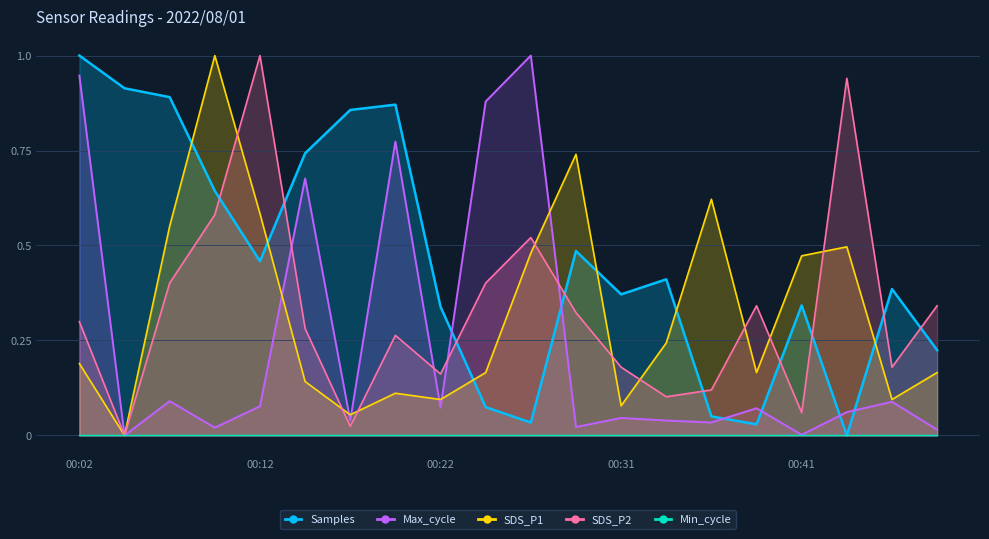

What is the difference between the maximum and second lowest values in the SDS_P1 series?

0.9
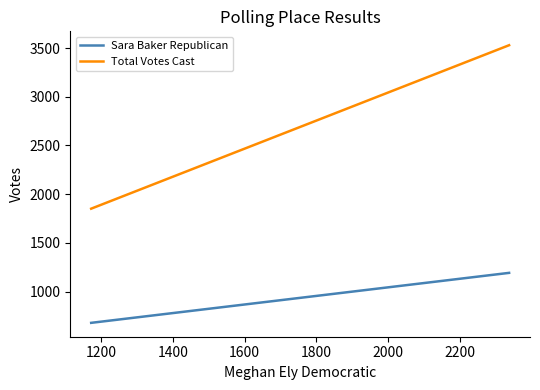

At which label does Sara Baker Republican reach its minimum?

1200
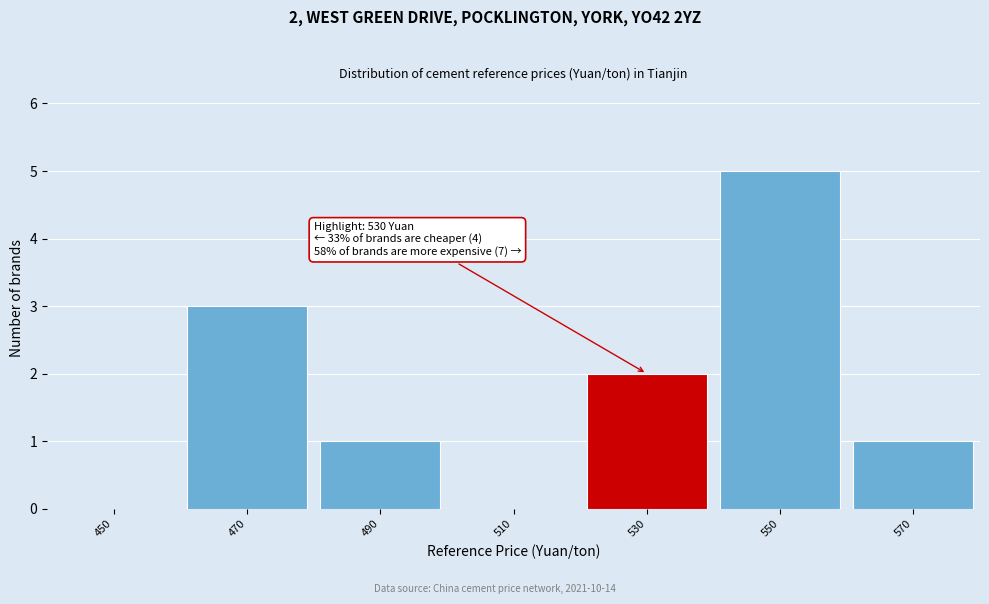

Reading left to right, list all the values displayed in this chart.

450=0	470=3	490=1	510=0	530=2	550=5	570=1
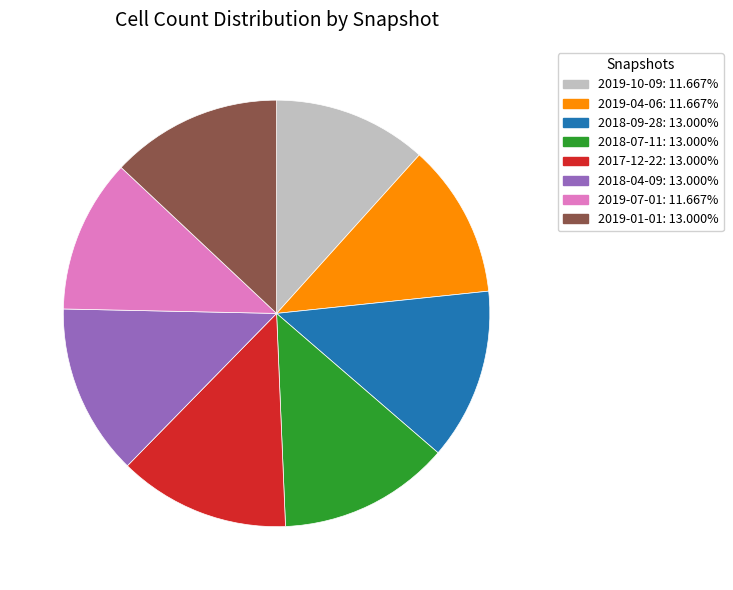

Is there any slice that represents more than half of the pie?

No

********************

• Task instructions: Return every line of text in the records above as a JSON list of strings, one string per line, skipping blank lines. Leave out the pictures.

• Answer area:
[
  "What is the difference between the maximum and second lowest values in the SDS_P1 series?",
  "0.9",
  "At which label does Sara Baker Republican reach its minimum?",
  "1200",
  "Reading left to right, list all the values displayed in this chart.",
  "450=0\t470=3\t490=1\t510=0\t530=2\t550=5\t570=1",
  "Is there any slice that represents more than half of the pie?",
  "No"
]